Şu acı gerçeklerin altını çizmeliyiz. “Gardaş” dediğimiz Azerbaycan İsrail’in petrol ihtiyacının yüzde 40’ını karşılıyor. Bu petrol Bakü-Tiflis-Ceyhan Boru Hattı aracılığıyla, bizim topraklarımız üzerinden İsrail’e ulaşıyor. İsrail’de ise jetlere ve tanklara yakıt olup Filistinli ve Lübnanlı kardeşlerimizin üzerine ölüm kusuyor. Bu petrolün vanasını kapatma yetkisi Türkiye’nindir. Uluslararası Adalet Divanı’nın “soykırım” ara kararını gerekçe göstererek İsrail’e akan petrolün vanası pekala kapatılabilir. Aliyev yönetimi ve Azerbaycan devlet petrol şirketi SOCAR’a bu konuda müsamaha göstermek çok büyük bir vebaldir ve suç ortaklığı olarak kayıtlara geçer.
Kamuoyunda gösterdiğimiz direnç sayesinde İsrail’le ticaret yasaklandı. Ancak paradan gözü dönmüşler, transit yollarla bu ticareti sürdürüyor ve bu durum sürekli olarak bir utanç vesikası sadedinde belgeleniyor. Yine, Zorlu Holding işgal topraklarında lisanslı olarak enerji yatırımlarını sürdürüyor.

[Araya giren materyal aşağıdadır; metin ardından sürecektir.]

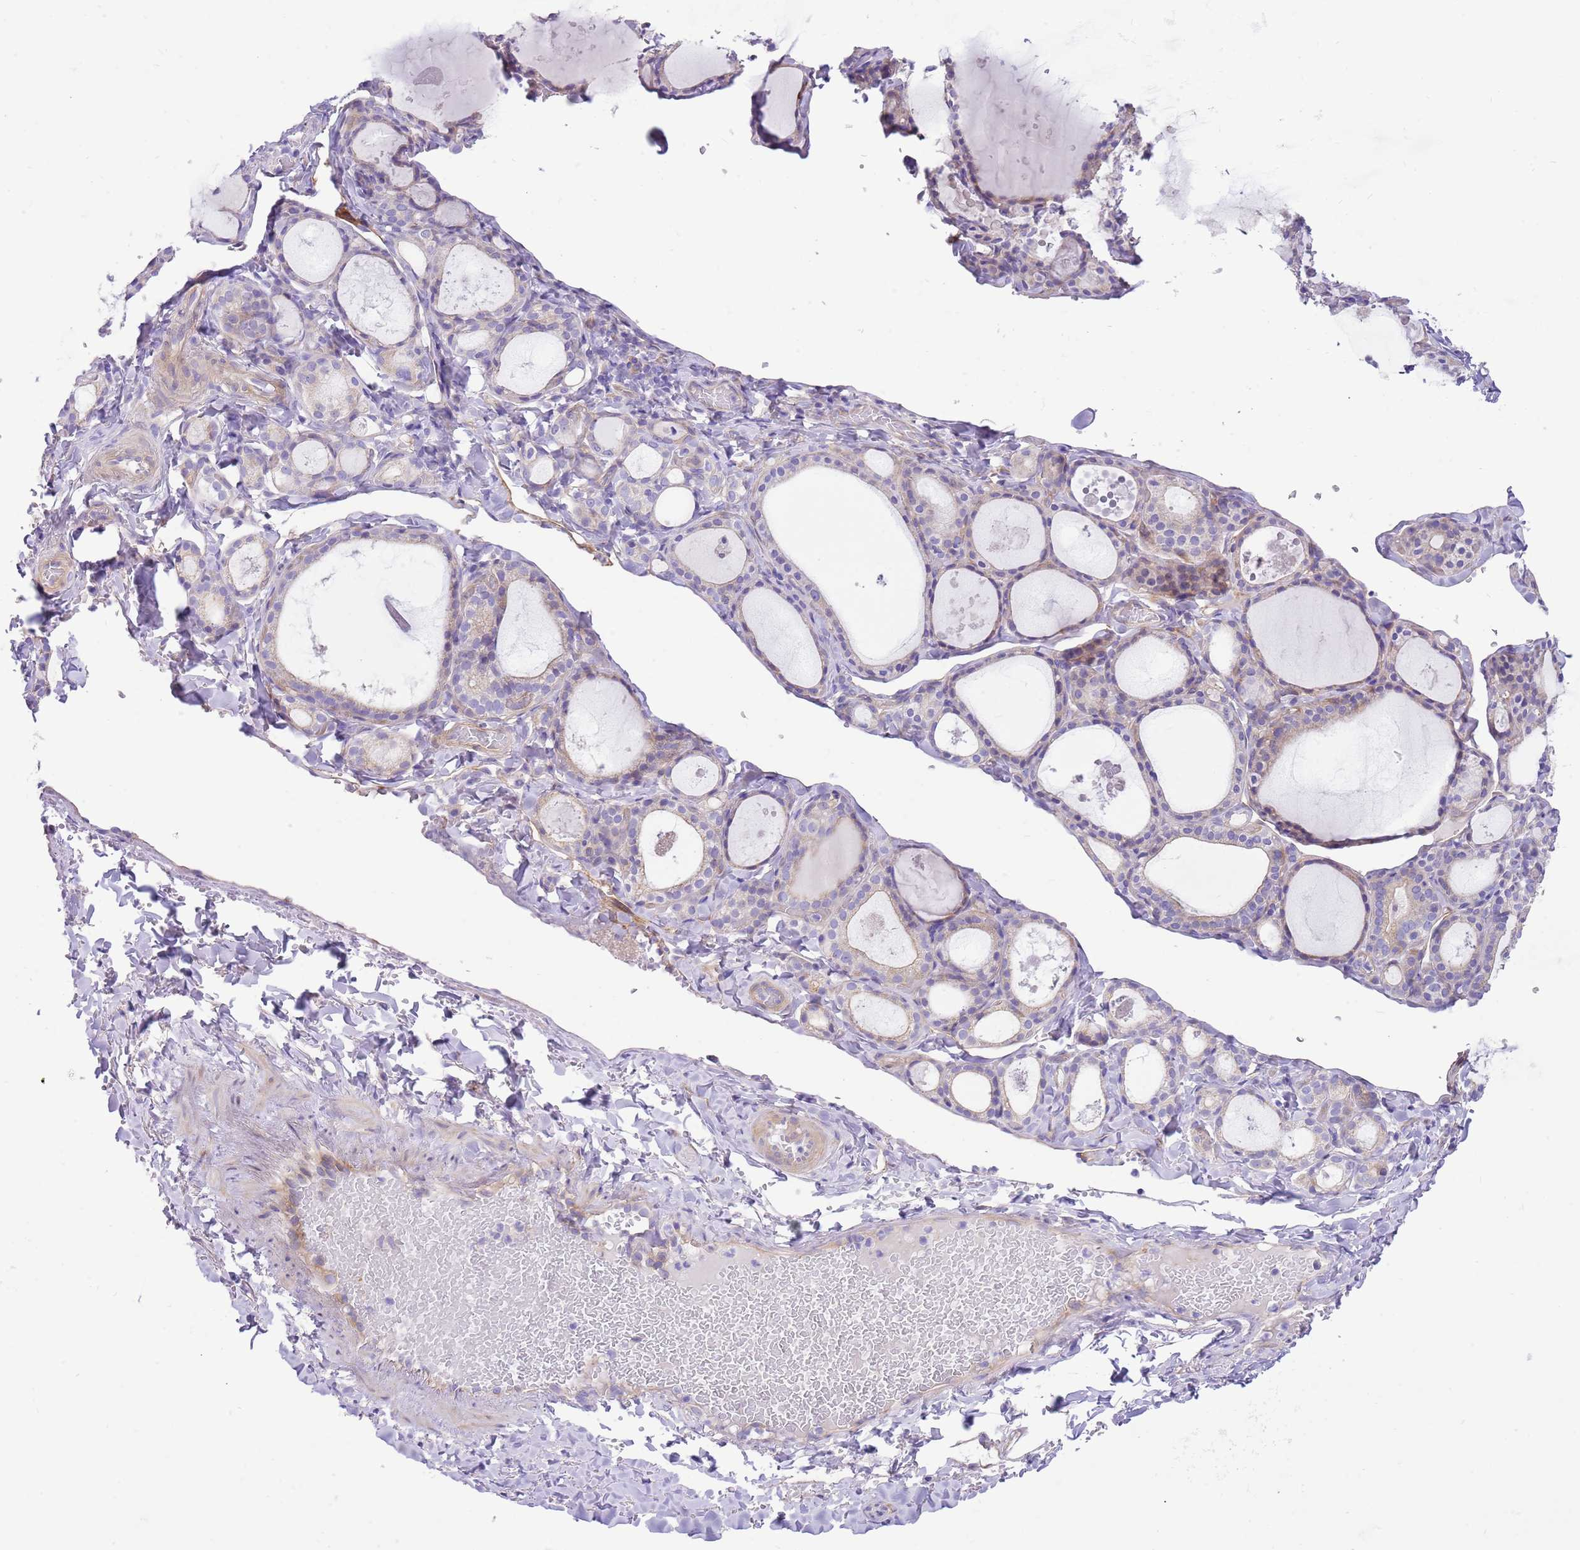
{"staining": {"intensity": "weak", "quantity": "25%-75%", "location": "cytoplasmic/membranous"}, "tissue": "thyroid gland", "cell_type": "Glandular cells", "image_type": "normal", "snomed": [{"axis": "morphology", "description": "Normal tissue, NOS"}, {"axis": "topography", "description": "Thyroid gland"}], "caption": "The image shows staining of normal thyroid gland, revealing weak cytoplasmic/membranous protein positivity (brown color) within glandular cells.", "gene": "SERINC3", "patient": {"sex": "male", "age": 56}}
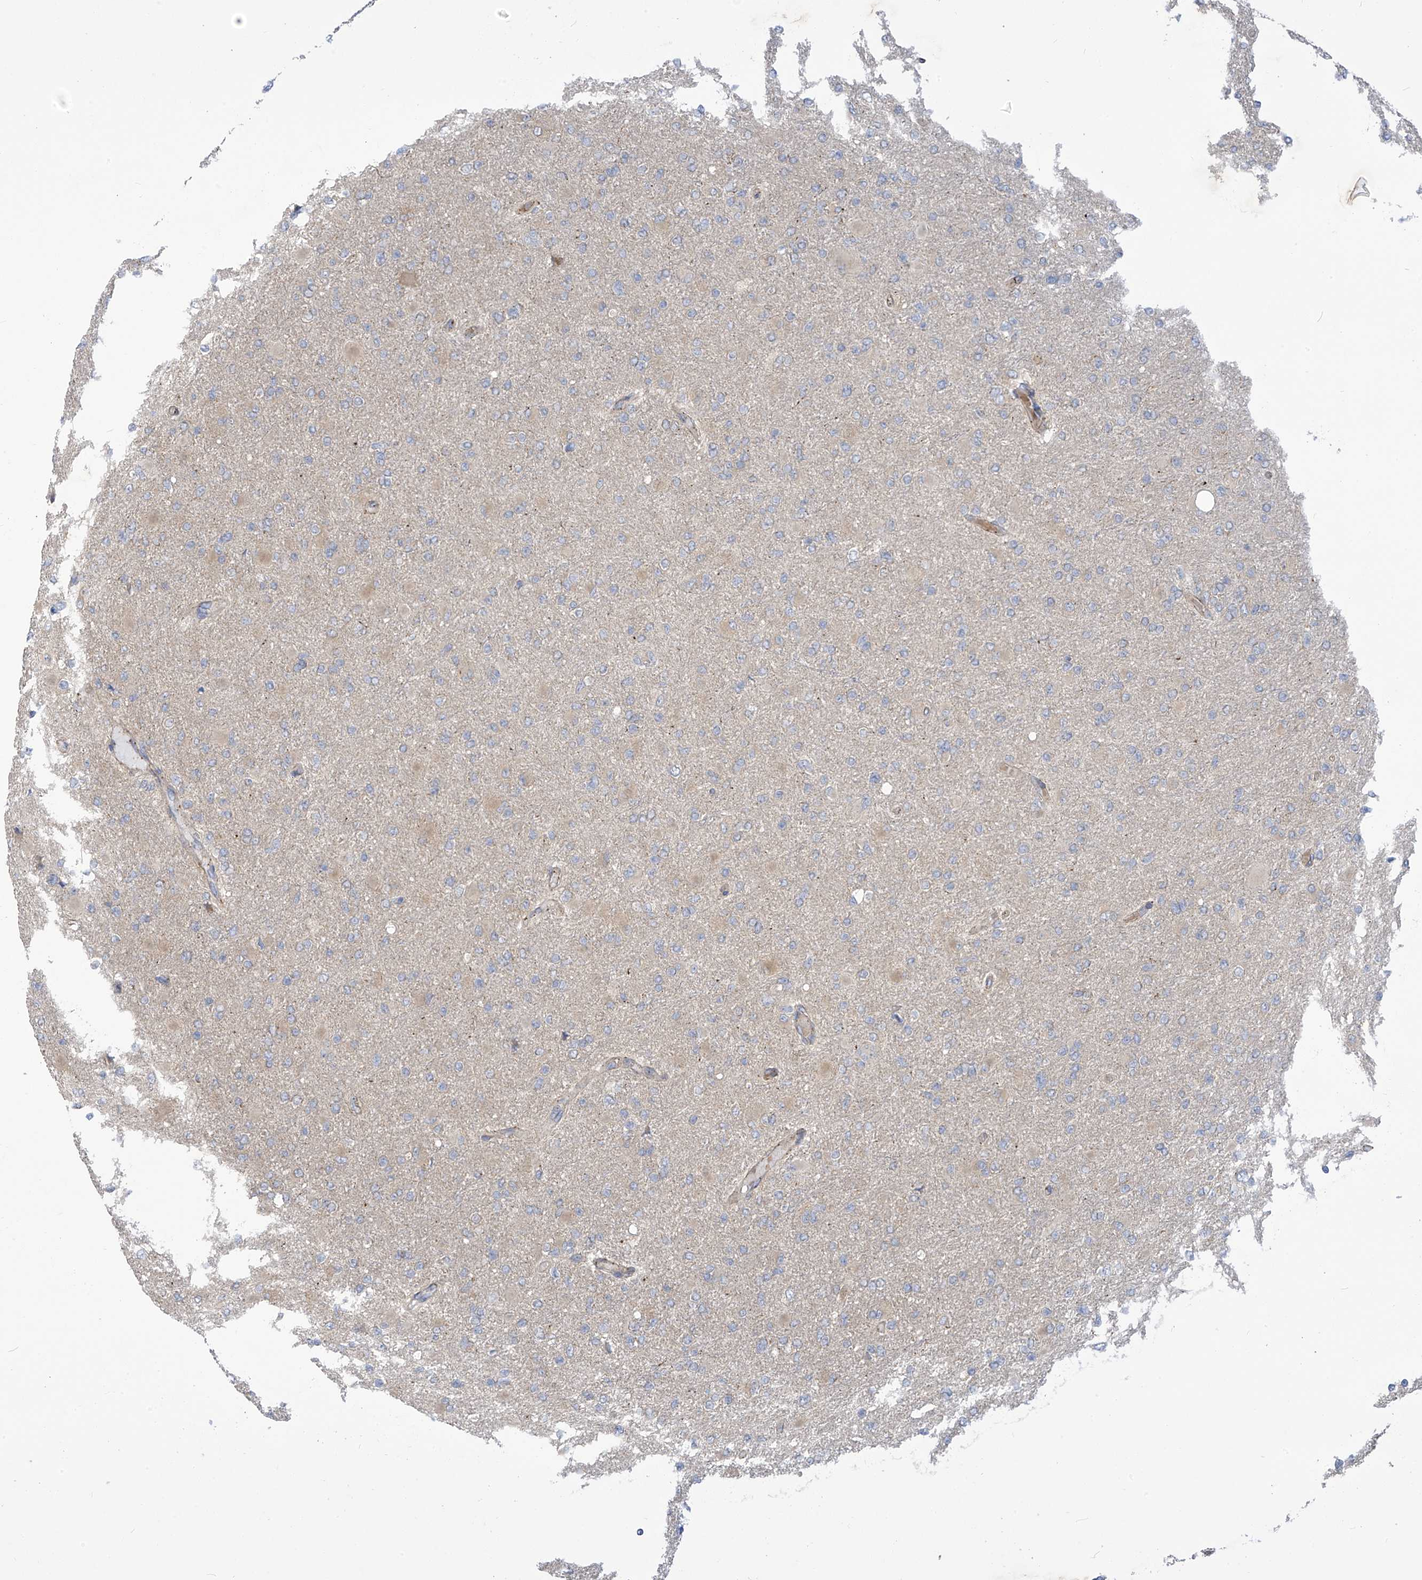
{"staining": {"intensity": "negative", "quantity": "none", "location": "none"}, "tissue": "glioma", "cell_type": "Tumor cells", "image_type": "cancer", "snomed": [{"axis": "morphology", "description": "Glioma, malignant, High grade"}, {"axis": "topography", "description": "Cerebral cortex"}], "caption": "This image is of glioma stained with IHC to label a protein in brown with the nuclei are counter-stained blue. There is no staining in tumor cells. (DAB immunohistochemistry with hematoxylin counter stain).", "gene": "ADAT2", "patient": {"sex": "female", "age": 36}}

Ak Parti iktidarı, İsrail’le ticaret yasağını delerek karınlarını ateş dolduranları engellemeli ve bu konuda tutarlı ve samimi olmalıdır.
İsrail’e istihbarat aktarımında kritik rol oynayan Kürecik ve mühimmat taşınmasında bir ara istasyon olan İncirlik üsleri halen açıktır. Yapılan açıklamalarda, bunların NATO üssü olduğu, İsrail’in NATO üyesi olmadığı ifade edilmektedir. Bu açıklamalar aklımızla alay edildiği anlamına gelir. İsrail’in arkasında yekvücut bir şekilde kenetlenen Amerika, İngiltere, Almanya, Fransa ve İtalya’nın İsrail’e bilgi vermemesi ve üsleri onun lehine kullanmaması düşünülebilir mi?
Direnişin yoldaşları;
Aksa Tufanı Savaşı, bir yıl önce Filistin’le ilgili arka planda dönen oldu-bitti senaryolarına ve İsrail’in bölgenin bir gerçekliği olarak kabul edilmesine dair atılan adımlara karşı Hamas lideri Yahya Sinvar’ın startı ile başlatıldı. “Ya Zafer Ya Şehadet” bu savaşın parolasıydı. Aksa Tufanı Savaşı, tüm ırkçıların ve mezhepçilerin manipülasyonunun aksine, tüm bölgenin, İslam coğrafyasının ve insanlığın bağımsızlığı için bir dönüm noktasıdır. Hamas ve diğer direniş grupları hepimiz adına savaşmaktadır. Bu bilinç ile bizler de bu savaşta safımızı net bir şekilde tayin etmeliyiz.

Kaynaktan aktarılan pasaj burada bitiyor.